* [DESCRIPTION OF THE TASK] Summarize the page on the cors plugin in two sentences.

* [EXCERPTED PASSAGE]

============

Google Git
Sign in
apache / apisix / HEAD / . / docs / en / latest / plugins / cors.md
blob: a5fa0d5d631a34830a0ab4f0a9fb1bd10ee1787a [file] [log] [blame] [view]
---
title: cors
keywords:
- Apache APISIX
- API Gateway
- CORS
description: This document contains information about the Apache APISIX cors Plugin.
---
<!--
#
# Licensed to the Apache Software Foundation (ASF) under one or more
# contributor license agreements. See the NOTICE file distributed with
# this work for additional information regarding copyright ownership.
# The ASF licenses this file to You under the Apache License, Version 2.0
# (the "License"); you may not use this file except in compliance with
# the License. You may obtain a copy of the License at
#
# http://www.apache.org/licenses/LICENSE-2.0
#
# Unless required by applicable law or agreed to in writing, software
# distributed under the License is distributed on an "AS IS" BASIS,
# WITHOUT WARRANTIES OR CONDITIONS OF ANY KIND, either express or implied.
# See the License for the specific language governing permissions and
# limitations under the License.
#
-->
## Description
The `cors` Plugins lets you enable [CORS](https://developer.mozilla.org/en-US/docs/Web/HTTP/CORS) easily.

============

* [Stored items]

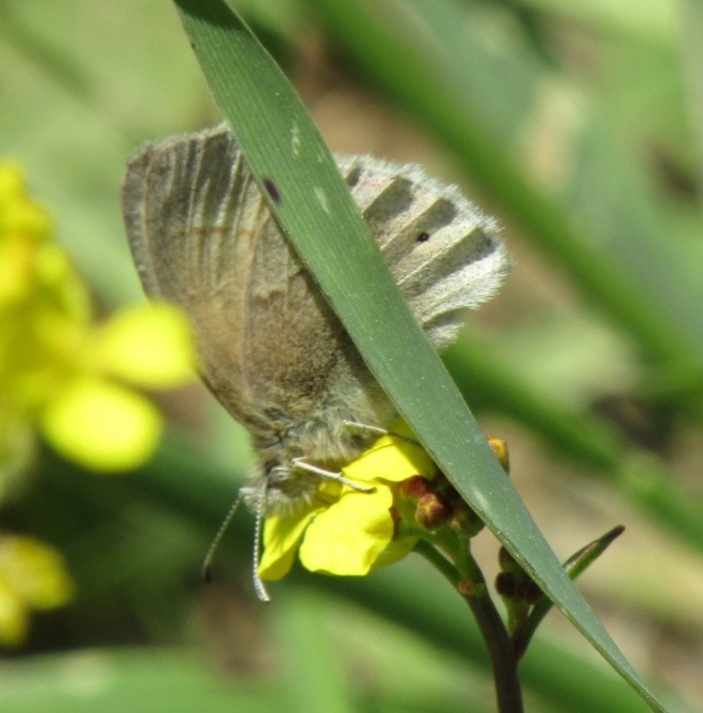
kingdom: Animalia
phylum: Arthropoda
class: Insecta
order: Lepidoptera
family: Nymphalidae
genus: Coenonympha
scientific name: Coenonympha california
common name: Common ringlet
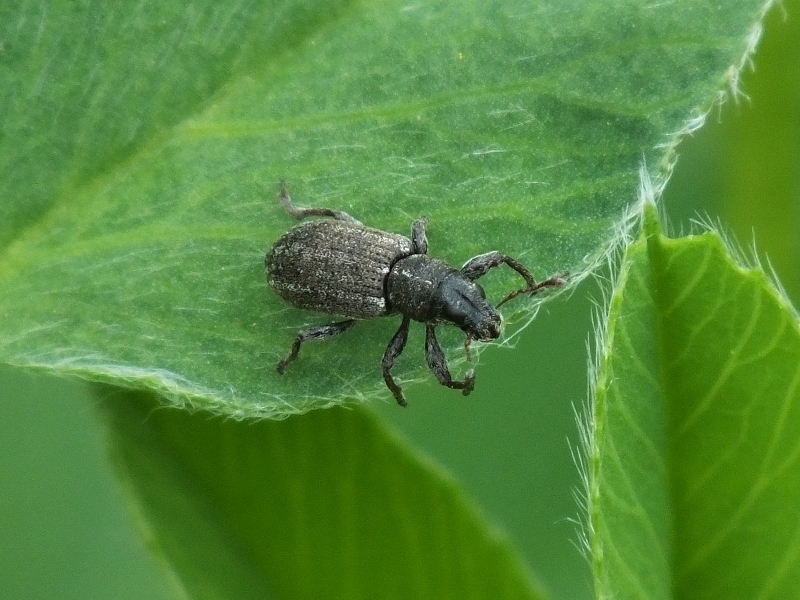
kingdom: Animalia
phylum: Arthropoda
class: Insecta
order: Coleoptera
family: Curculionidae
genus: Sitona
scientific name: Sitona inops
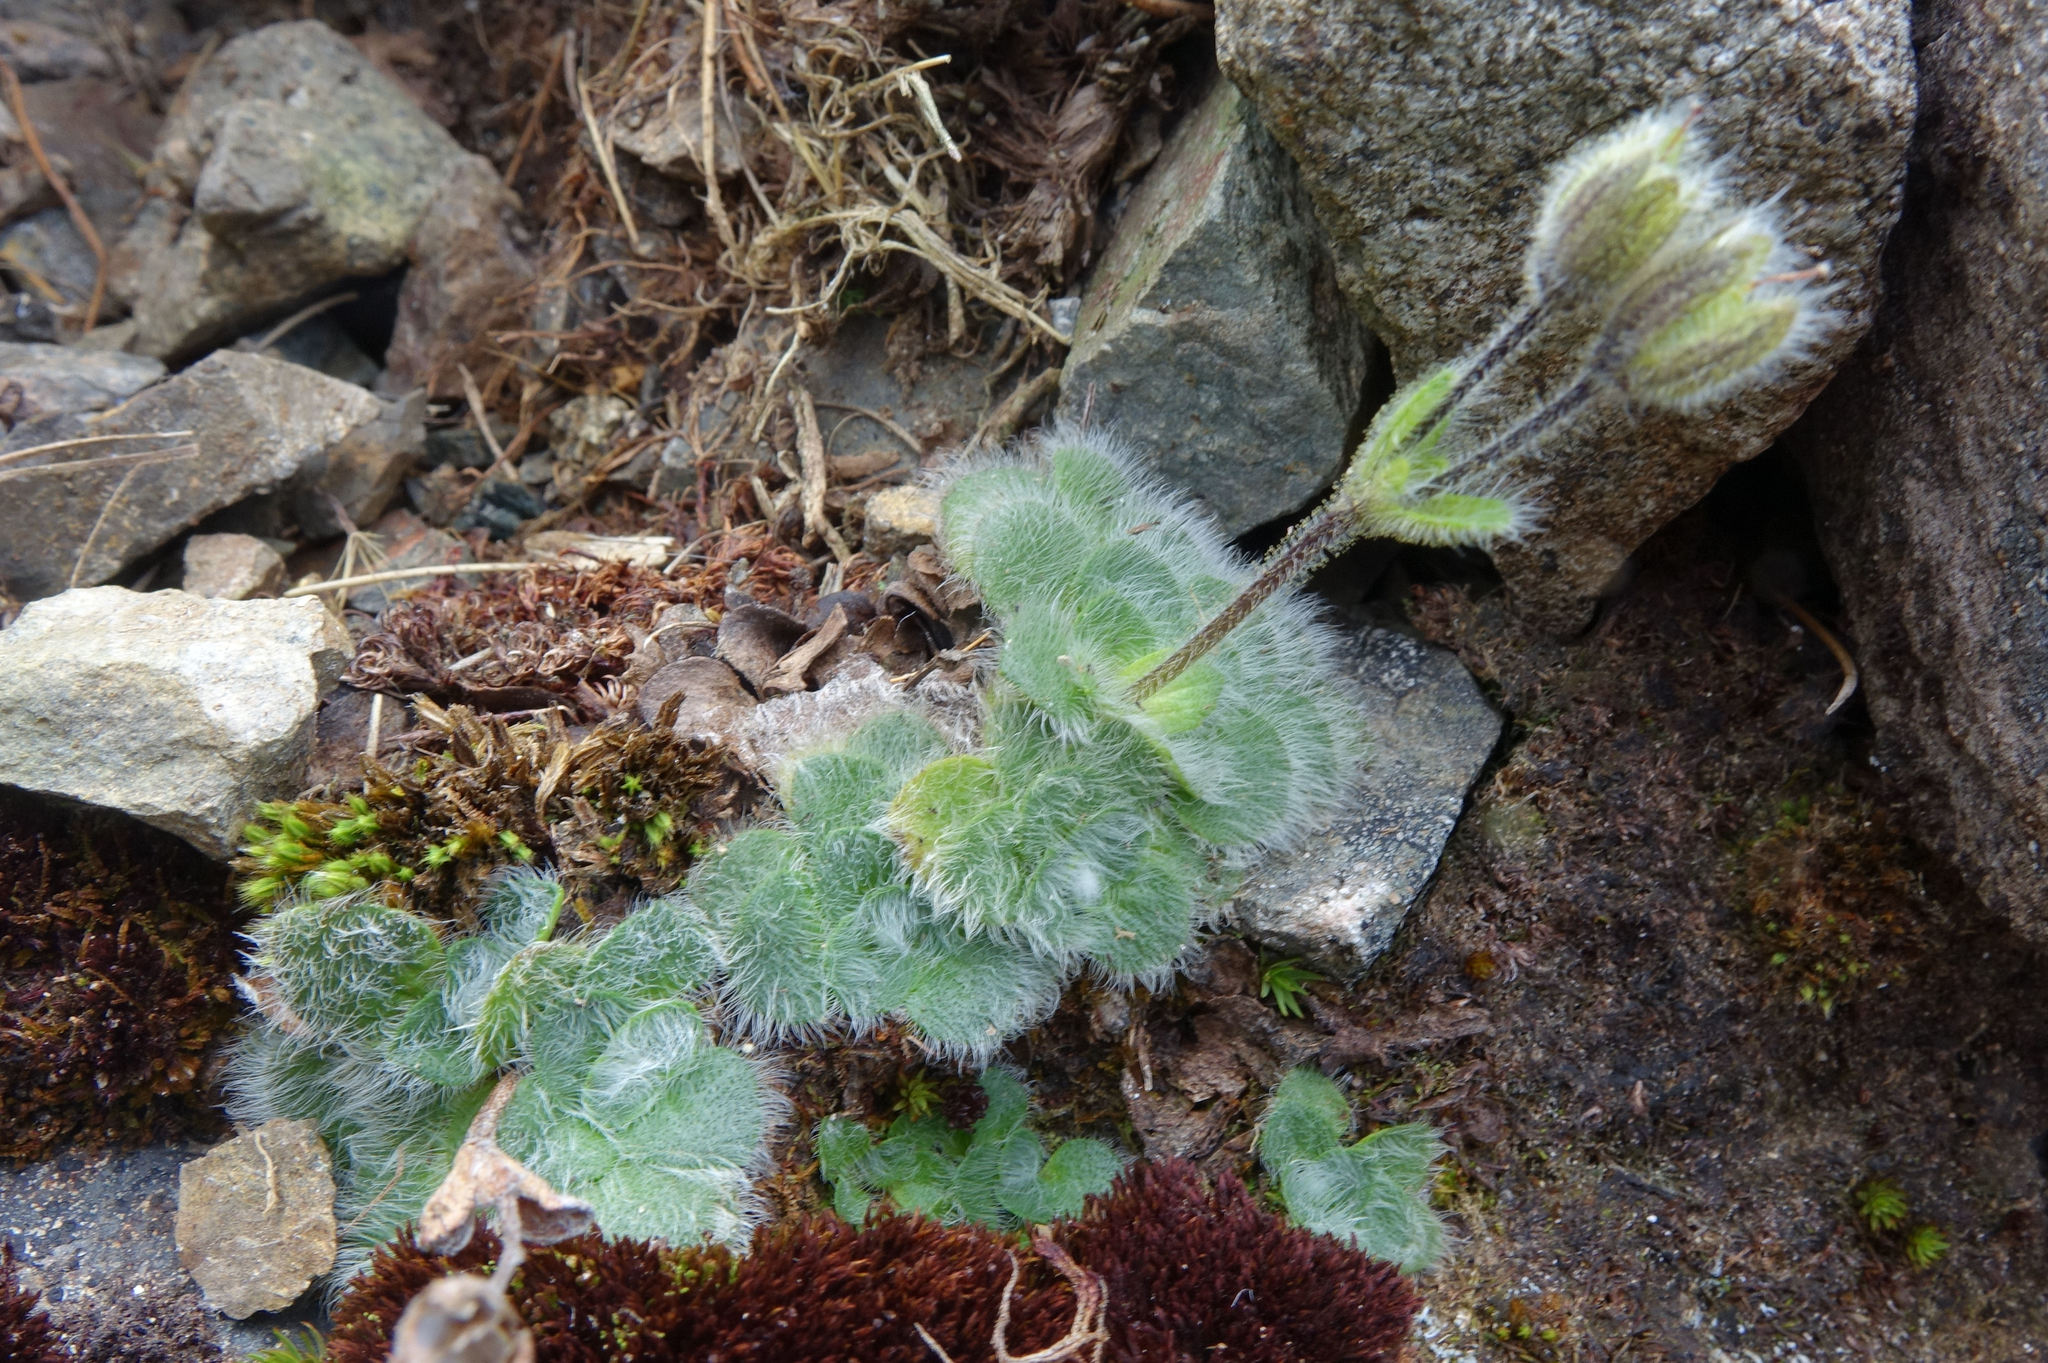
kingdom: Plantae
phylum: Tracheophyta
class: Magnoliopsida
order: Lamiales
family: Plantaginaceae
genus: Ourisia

============

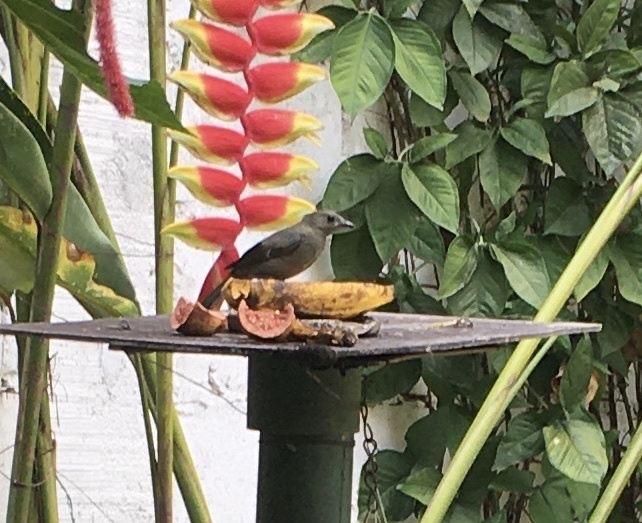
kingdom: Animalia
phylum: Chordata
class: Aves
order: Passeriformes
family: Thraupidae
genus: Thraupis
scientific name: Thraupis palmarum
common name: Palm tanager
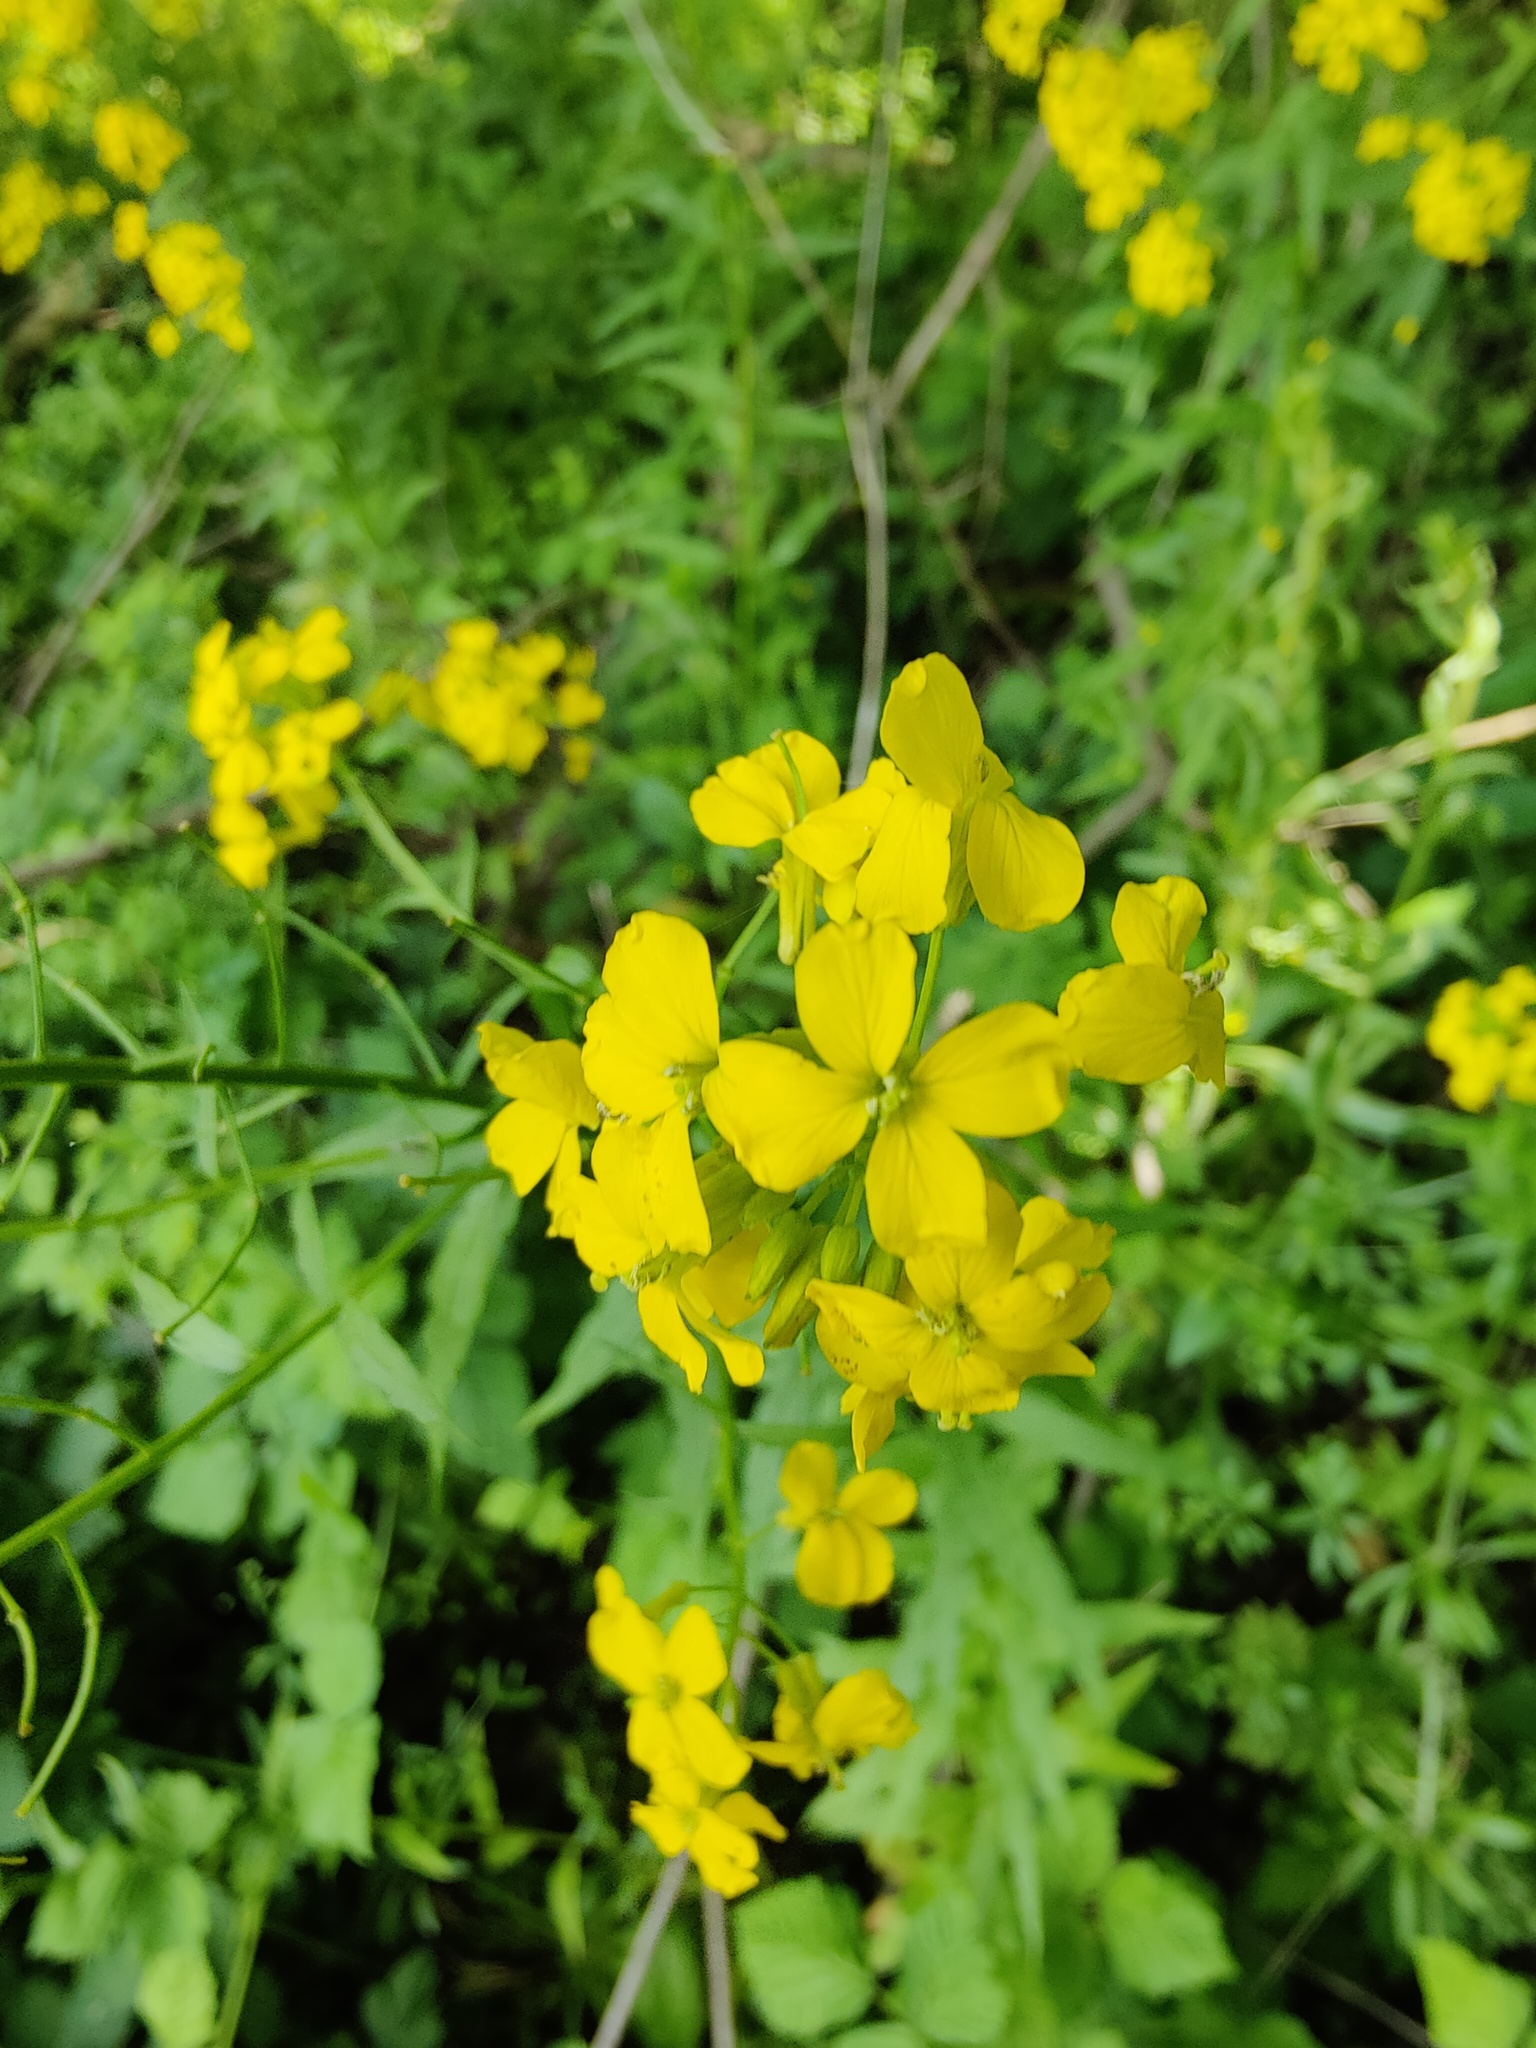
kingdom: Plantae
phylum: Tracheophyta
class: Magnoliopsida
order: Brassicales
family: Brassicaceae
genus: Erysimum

============

* [EXPECTED ANSWER] The page documents the cors Plugin of Apache APISIX, and the Apache Software Foundation licenses the file under the Apache License, Version 2.0. The plugin lets you enable CORS easily.